Recorded data:
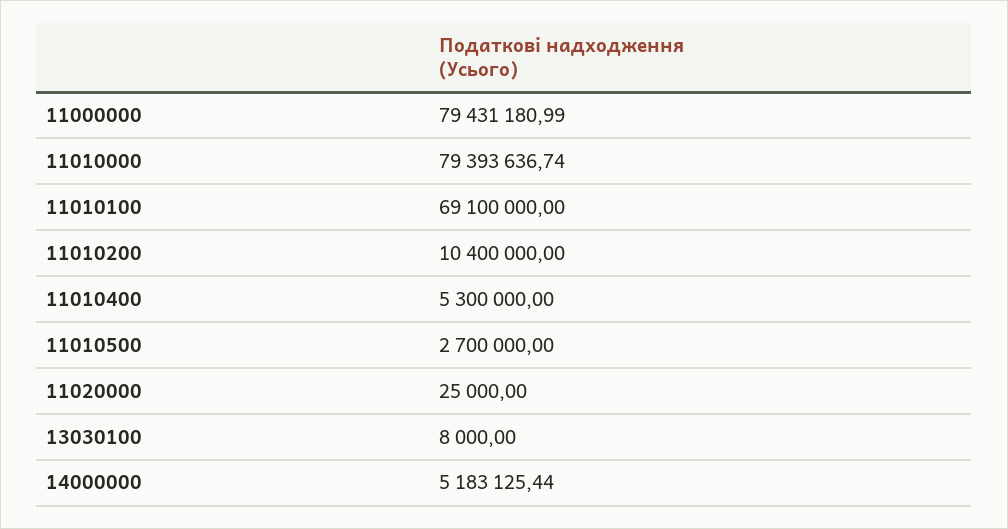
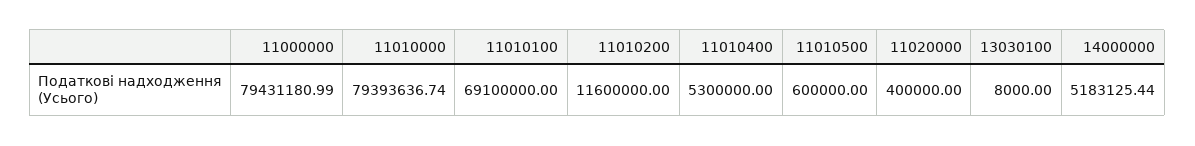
11010200: 10400000 -> 11600000
11010500: 2700000 -> 600000
11020000: 25000 -> 400000

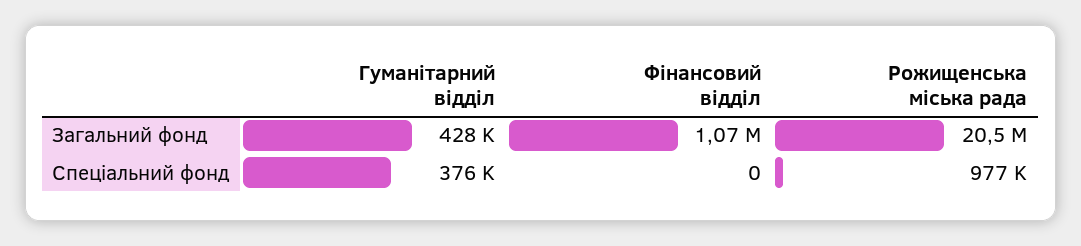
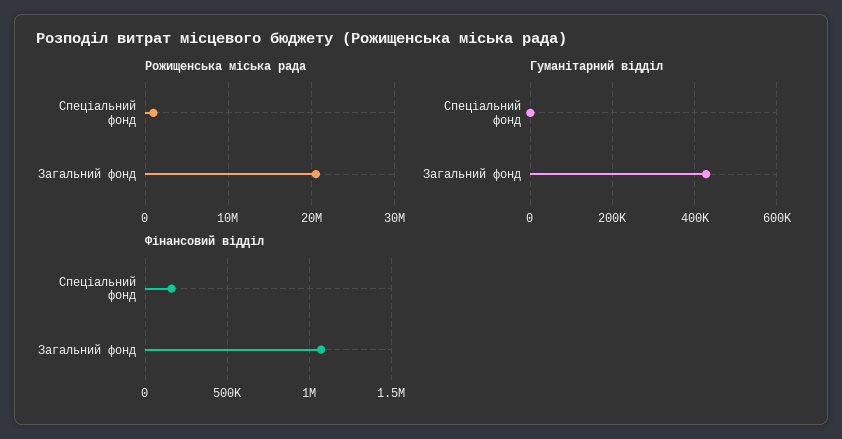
Гуманітарний відділ, Спеціальний фонд: 376000 -> 0
Фінансовий відділ, Спеціальний фонд: 0 -> 150000

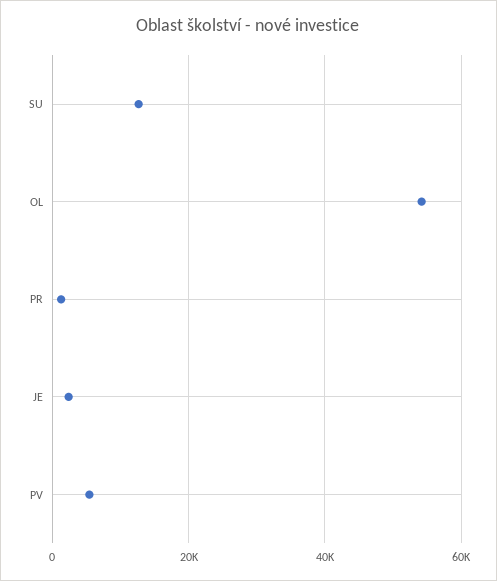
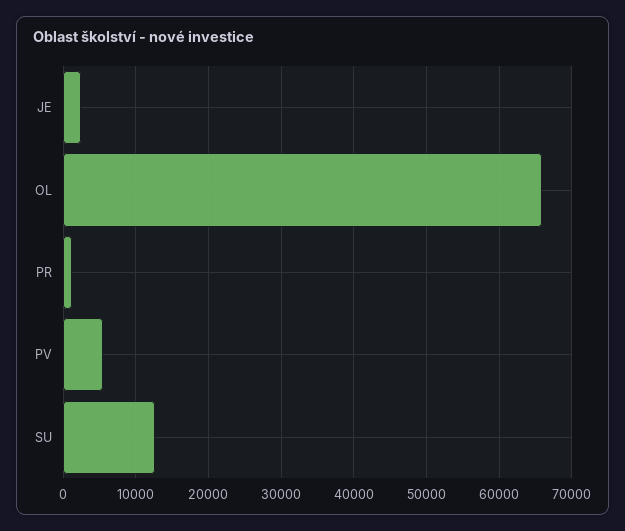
OL: 54000 -> 66000

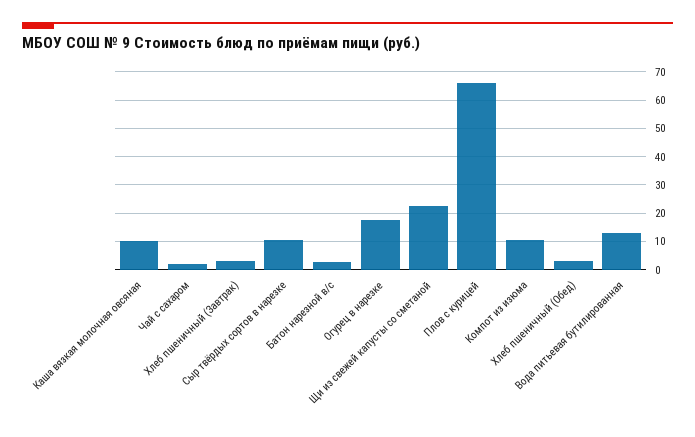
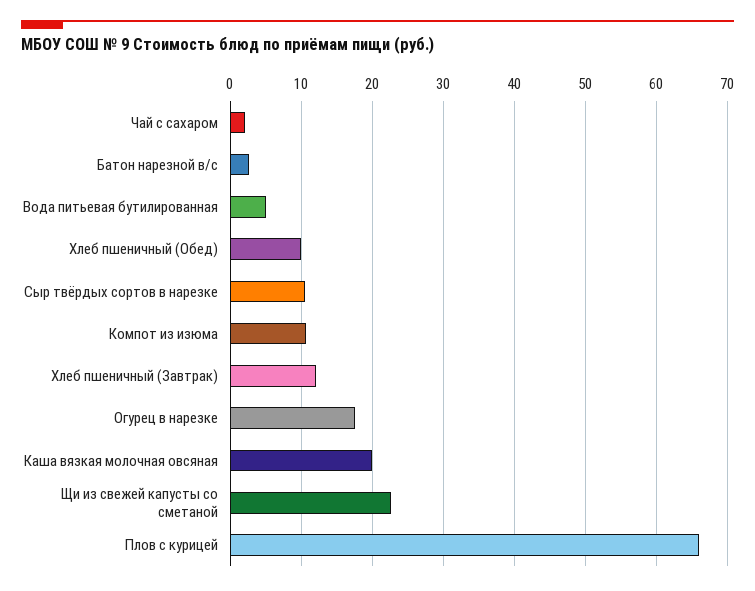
Каша вязкая молочная овсяная: 10 -> 20
Хлеб пшеничный (Завтрак): 2.5 -> 12
Хлеб пшеничный (Обед): 2.5 -> 10
Вода питьевая бутилированная: 12.5 -> 5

Work task: Show all lines above that contain "Спеціальний".

Result of this exercise:
Гуманітарний відділ, Спеціальний фонд: 376000 -> 0
Фінансовий відділ, Спеціальний фонд: 0 -> 150000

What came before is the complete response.